Sunday, March 16, 2014

Making sense of /proc/buddyinfo

/proc/buddyinfo gives you an idea about the free memory fragments on your Linux box. You get to view the free fragments for each available order, for the different zones of each numa node. The typical /proc/buddyinfo looks like this:

Node 0, zone DMA 5 4 4 4 4 3 2 0 0 0 2
Node 0, zone DMA32 2 2 3 2 2 1 3 1 2 3 386
Node 0, zone Normal 56332 12573 2212 959 448 179 35 5 0 0 35002
view raw _proc_buddyinfo hosted with ❤ by GitHub

This box has a single numa node. Each numa node is an entry in the kernel linked list pgdat_list. Each node is further divided into zones. Here are some example zone types:
  • DMA Zone: Lower 16 MiB of RAM used by legacy devices that cannot address anything beyond the first 16MiB of RAM.
  • DMA32 Zone (only on x86_64): Some devices can't address beyond the first 4GiB of RAM. On x86, this zone would probably be covered by Normal zone
  • Normal Zone: Anything above zone DMA and doesn't require kernel tricks to be addressable. Typically on x86, this is 16MiB to 896MiB. Many kernel operations require that the memory being used be from this zone
  • Highmem Zone (x86 only): Anything above 896MiB.
Each zone is further divided into power of 2 (also known as the order) page sized chunks by the buddy allocator. The buddy allocator attempts to satisfy an allocation request from a zone's free pool. Over time, this free pool will fragment and higher order allocations will fail. The buddyinfo proc file is generated on demand by walking all the free lists.

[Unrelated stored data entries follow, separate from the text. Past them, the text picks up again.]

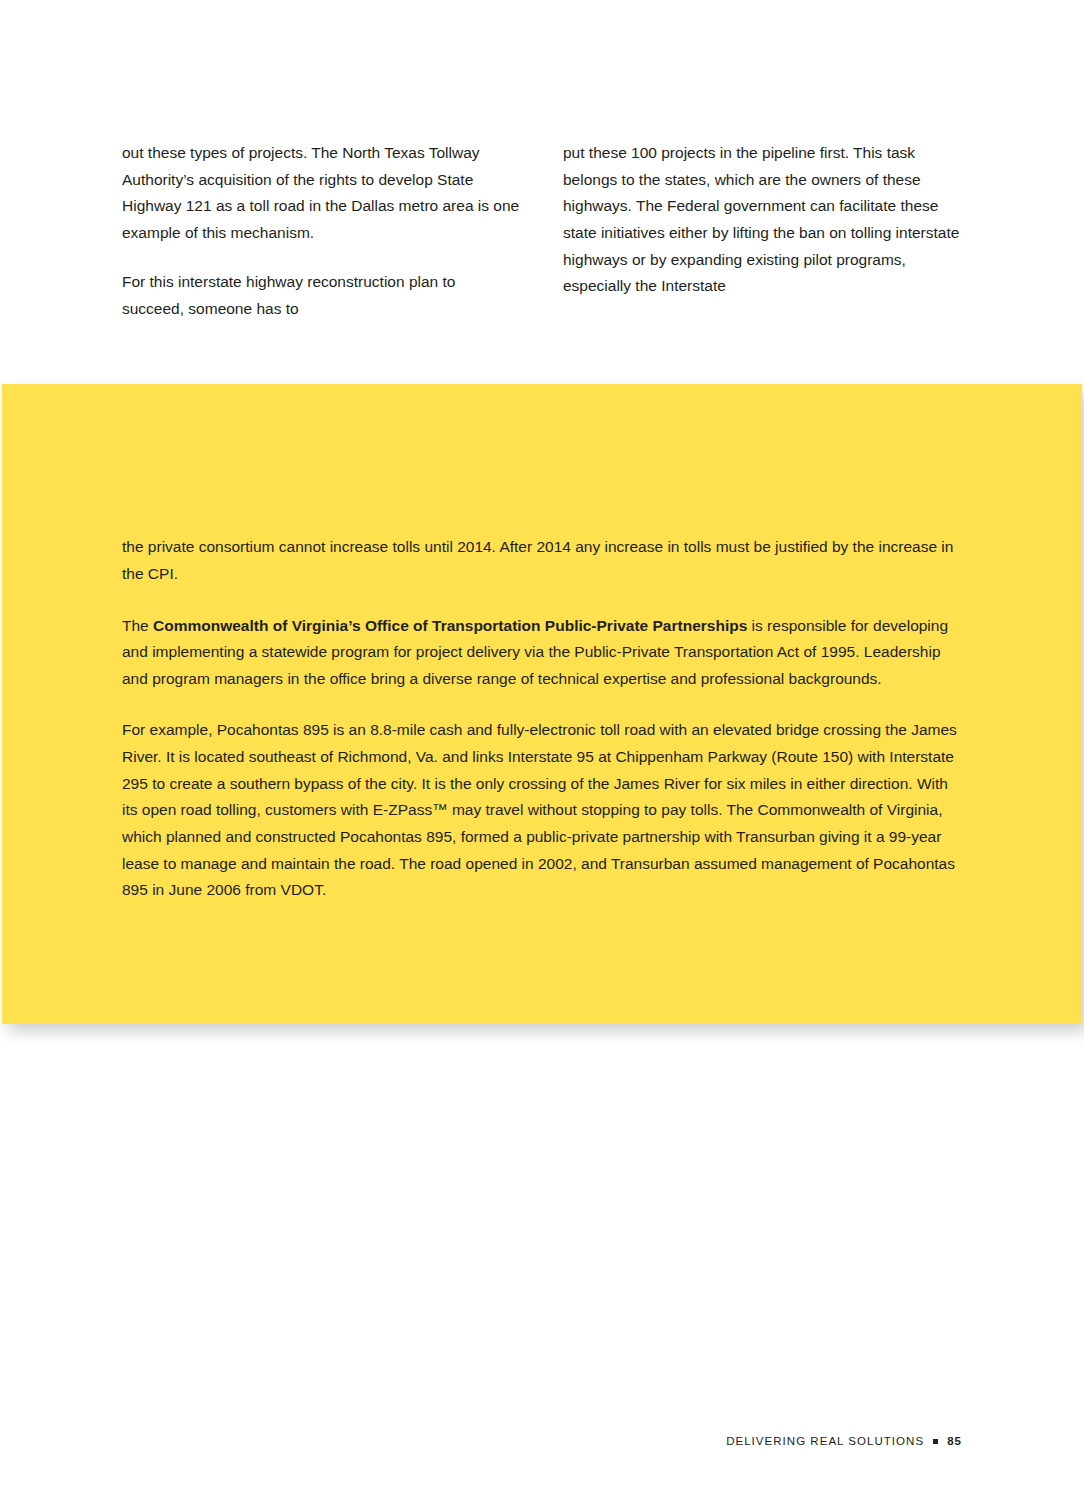out these types of projects. The North Texas Tollway Authority’s acquisition of the rights to develop State Highway 121 as a toll road in the Dallas metro area is one example of this mechanism.
For this interstate highway reconstruction plan to succeed, someone has to
put these 100 projects in the pipeline first. This task belongs to the states, which are the owners of these highways. The Federal government can facilitate these state initiatives either by lifting the ban on tolling interstate highways or by expanding existing pilot programs, especially the Interstate
the private consortium cannot increase tolls until 2014. After 2014 any increase in tolls must be justified by the increase in the CPI.
The Commonwealth of Virginia’s Office of Transportation Public-Private Partnerships is responsible for developing and implementing a statewide program for project delivery via the Public-Private Transportation Act of 1995. Leadership and program managers in the office bring a diverse range of technical expertise and professional backgrounds.
For example, Pocahontas 895 is an 8.8-mile cash and fully-electronic toll road with an elevated bridge crossing the James River. It is located southeast of Richmond, Va. and links Interstate 95 at Chippenham Parkway (Route 150) with Interstate 295 to create a southern bypass of the city. It is the only crossing of the James River for six miles in either direction. With its open road tolling, customers with E-ZPass™ may travel without stopping to pay tolls. The Commonwealth of Virginia, which planned and constructed Pocahontas 895, formed a public-private partnership with Transurban giving it a 99-year lease to manage and maintain the road. The road opened in 2002, and Transurban assumed management of Pocahontas 895 in June 2006 from VDOT.
Delivering Real Solutions 85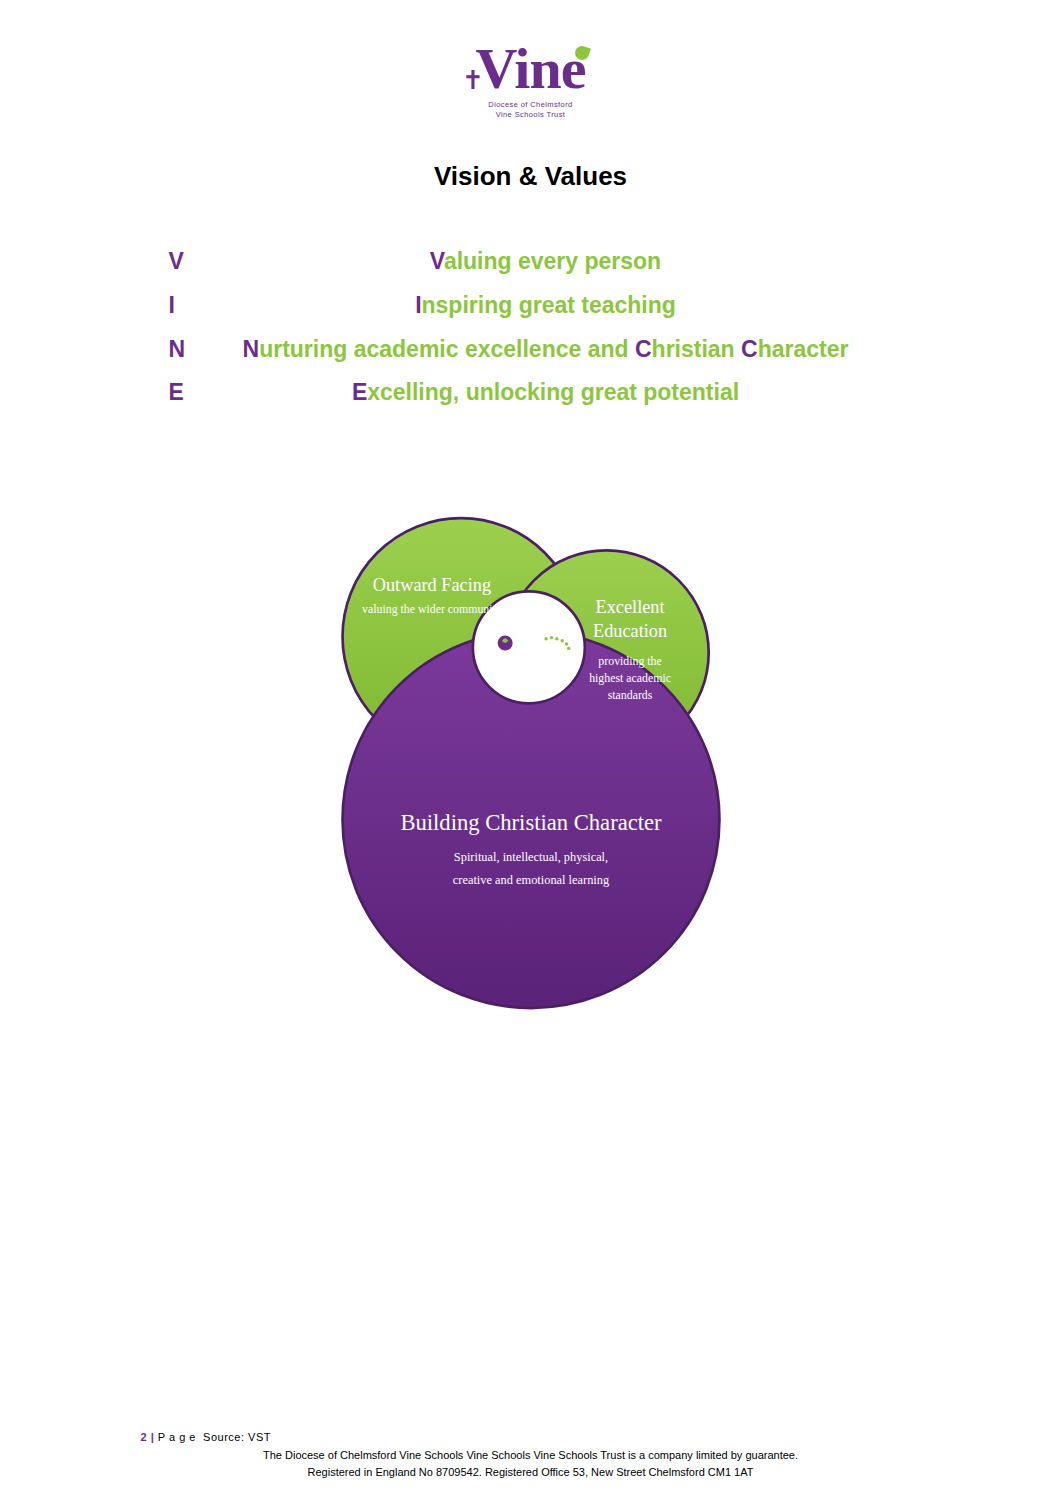✝Vine
Diocese of Chelmsford
Vine Schools Trust
Vision & Values
V
Valuing every person
I
Inspiring great teaching
N
Nurturing academic excellence and Christian Character
E
Excelling, unlocking great potential
Vine Schools Trust values diagram Three overlapping circles: Outward Facing – valuing the wider community; Excellent Education – providing the highest academic standards; Building Christian Character – spiritual, intellectual, physical, creative and emotional learning. The Vine logo sits at the centre. Outward Facing valuing the wider community Excellent Education providing the highest academic standards Building Christian Character Spiritual, intellectual, physical, creative and emotional learning Vine Diocese of Chelmsford Vine Schools Trust
2 | P a g e Source: VST
The Diocese of Chelmsford Vine Schools Vine Schools Vine Schools Trust is a company limited by guarantee.
Registered in England No 8709542. Registered Office 53, New Street Chelmsford CM1 1AT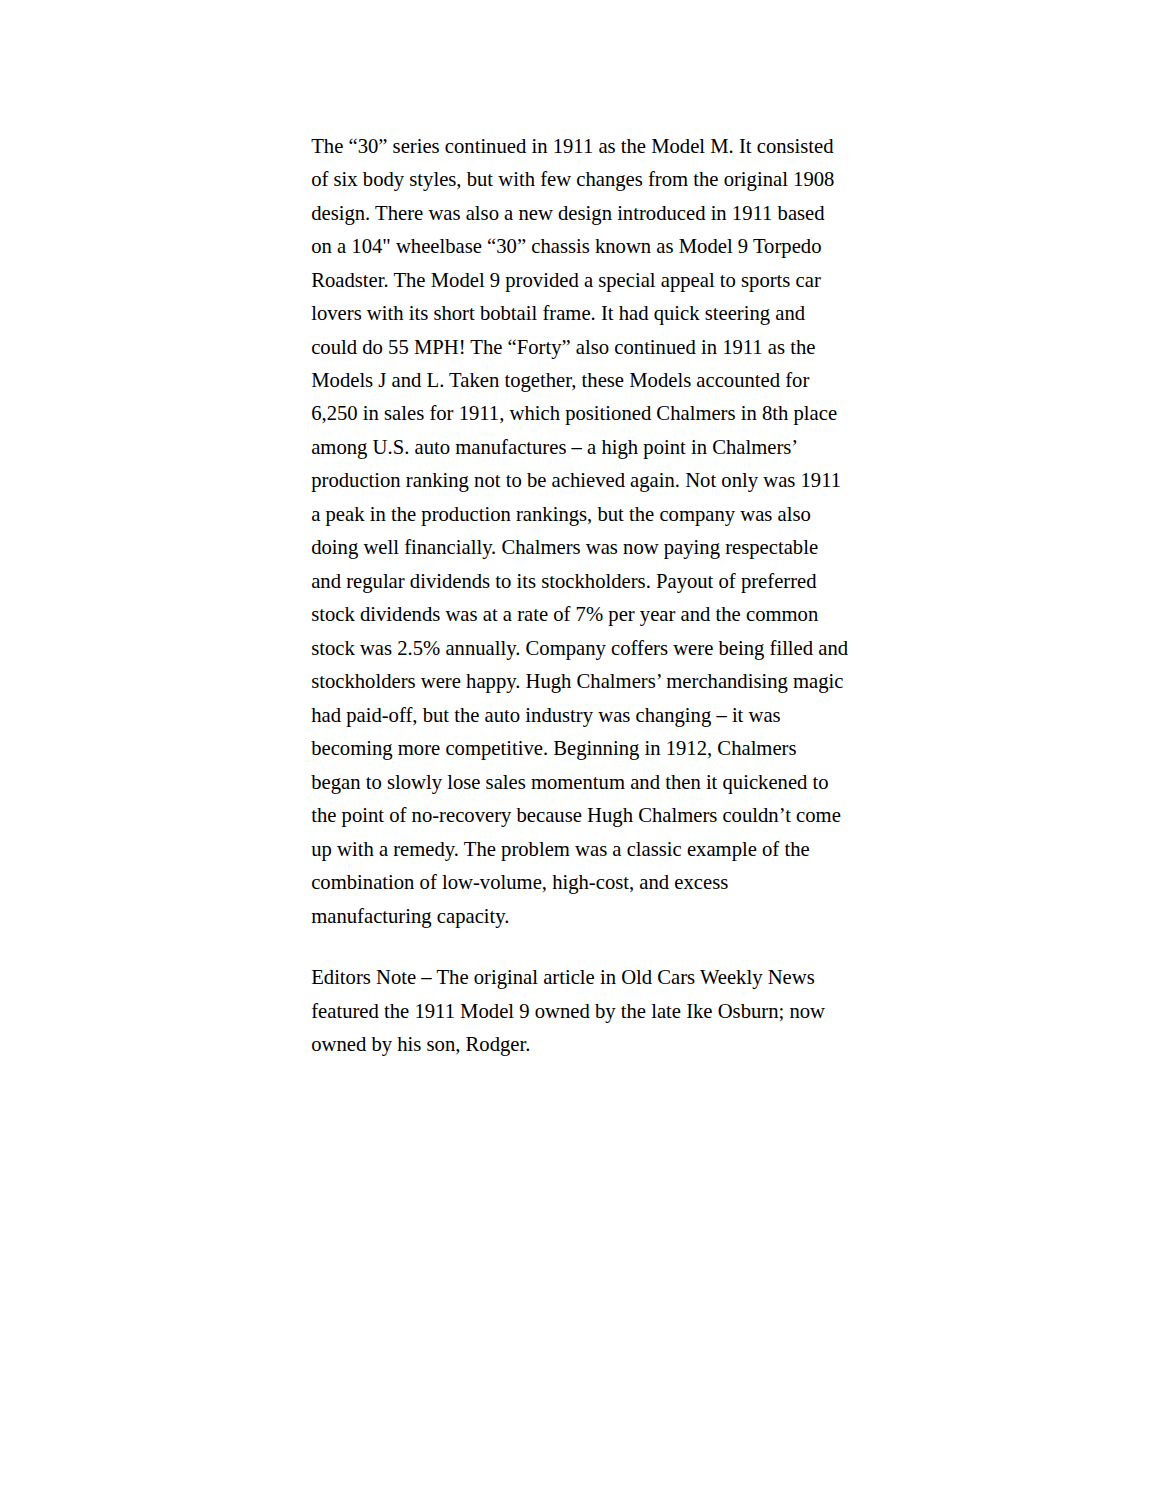The “30” series continued in 1911 as the Model M. It consisted of six body styles, but with few changes from the original 1908 design. There was also a new design introduced in 1911 based on a 104" wheelbase “30” chassis known as Model 9 Torpedo Roadster. The Model 9 provided a special appeal to sports car lovers with its short bobtail frame. It had quick steering and could do 55 MPH! The “Forty” also continued in 1911 as the Models J and L. Taken together, these Models accounted for 6,250 in sales for 1911, which positioned Chalmers in 8th place among U.S. auto manufactures – a high point in Chalmers’ production ranking not to be achieved again. Not only was 1911 a peak in the production rankings, but the company was also doing well financially. Chalmers was now paying respectable and regular dividends to its stockholders. Payout of preferred stock dividends was at a rate of 7% per year and the common stock was 2.5% annually. Company coffers were being filled and stockholders were happy. Hugh Chalmers’ merchandising magic had paid-off, but the auto industry was changing – it was becoming more competitive. Beginning in 1912, Chalmers began to slowly lose sales momentum and then it quickened to the point of no-recovery because Hugh Chalmers couldn’t come up with a remedy. The problem was a classic example of the combination of low-volume, high-cost, and excess manufacturing capacity.
Editors Note – The original article in Old Cars Weekly News featured the 1911 Model 9 owned by the late Ike Osburn; now owned by his son, Rodger.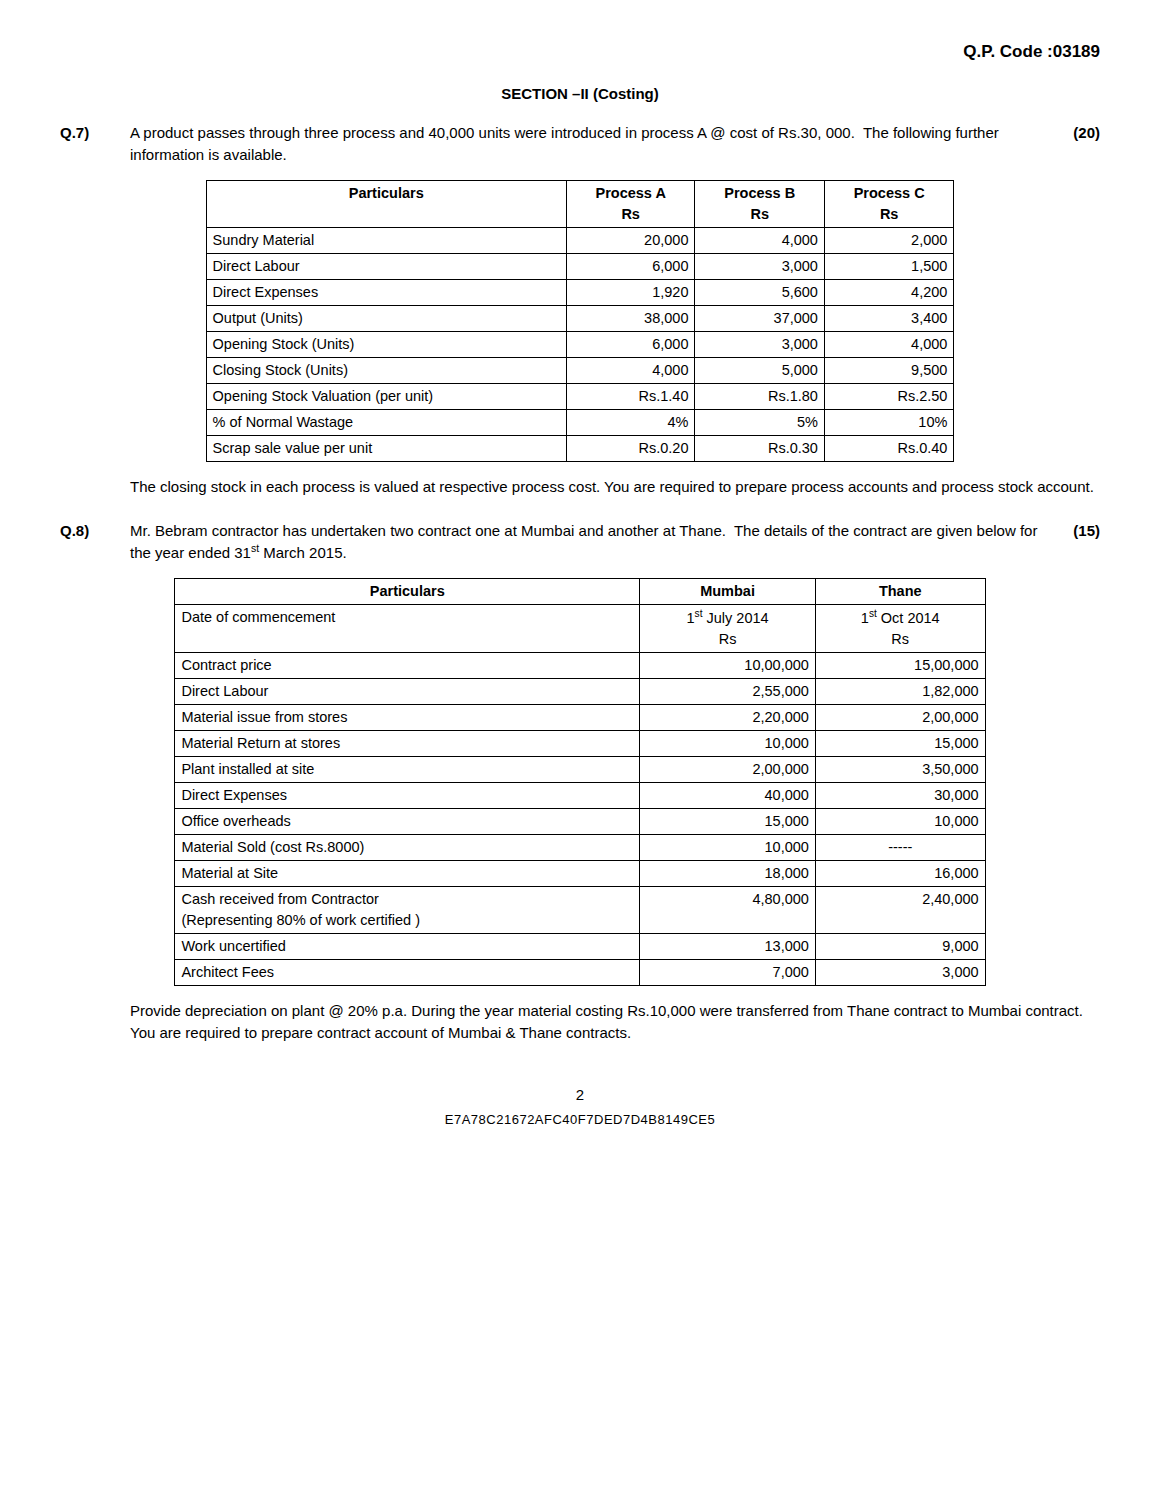Q.P. Code :03189
SECTION –II (Costing)
Q.7)
A product passes through three process and 40,000 units were introduced in process A @ cost of Rs.30, 000. The following further information is available.
(20)
| Particulars | Process A Rs | Process B Rs | Process C Rs |
| --- | --- | --- | --- |
| Sundry Material | 20,000 | 4,000 | 2,000 |
| Direct Labour | 6,000 | 3,000 | 1,500 |
| Direct Expenses | 1,920 | 5,600 | 4,200 |
| Output (Units) | 38,000 | 37,000 | 3,400 |
| Opening Stock (Units) | 6,000 | 3,000 | 4,000 |
| Closing Stock (Units) | 4,000 | 5,000 | 9,500 |
| Opening Stock Valuation (per unit) | Rs.1.40 | Rs.1.80 | Rs.2.50 |
| % of Normal Wastage | 4% | 5% | 10% |
| Scrap sale value per unit | Rs.0.20 | Rs.0.30 | Rs.0.40 |
The closing stock in each process is valued at respective process cost. You are required to prepare process accounts and process stock account.
Q.8)
Mr. Bebram contractor has undertaken two contract one at Mumbai and another at Thane. The details of the contract are given below for the year ended 31st March 2015.
(15)
| Particulars | Mumbai | Thane |
| --- | --- | --- |
| Date of commencement | 1 st July 2014 Rs | 1 st Oct 2014 Rs |
| Contract price | 10,00,000 | 15,00,000 |
| Direct Labour | 2,55,000 | 1,82,000 |
| Material issue from stores | 2,20,000 | 2,00,000 |
| Material Return at stores | 10,000 | 15,000 |
| Plant installed at site | 2,00,000 | 3,50,000 |
| Direct Expenses | 40,000 | 30,000 |
| Office overheads | 15,000 | 10,000 |
| Material Sold (cost Rs.8000) | 10,000 | ----- |
| Material at Site | 18,000 | 16,000 |
| Cash received from Contractor (Representing 80% of work certified ) | 4,80,000 | 2,40,000 |
| Work uncertified | 13,000 | 9,000 |
| Architect Fees | 7,000 | 3,000 |
Provide depreciation on plant @ 20% p.a. During the year material costing Rs.10,000 were transferred from Thane contract to Mumbai contract.
You are required to prepare contract account of Mumbai & Thane contracts.
2
E7A78C21672AFC40F7DED7D4B8149CE5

Say we have just rebooted the machine and we have a free pool of 16MiB (DMA zone). The most sensible thing to do would be to have the this memory split into largest contiguous blocks available. The largest order is defined at compile time to 11 which means that the largest slice the buddy allocator has is 4MiB block (2^10 * page_size). so the 16 MiB DMA zone would initially split into 4 free blocks.

Here's how we'll service an allocation request for 72KiB:
  1. Round up the allocation request to the next power of 2 (128)
  2. Split a 4MiB chunk into two 2MiB chunks
  3. Split  one 2 MiB chunk into two MiB chunks
  4. Continue splitting until we get a 128KiB chunk that we'll allocate.
 Allocation requests will over time split, merge, split... this pool until we get to a point where we might have to fail a request due to the lack of a contiguous memory block.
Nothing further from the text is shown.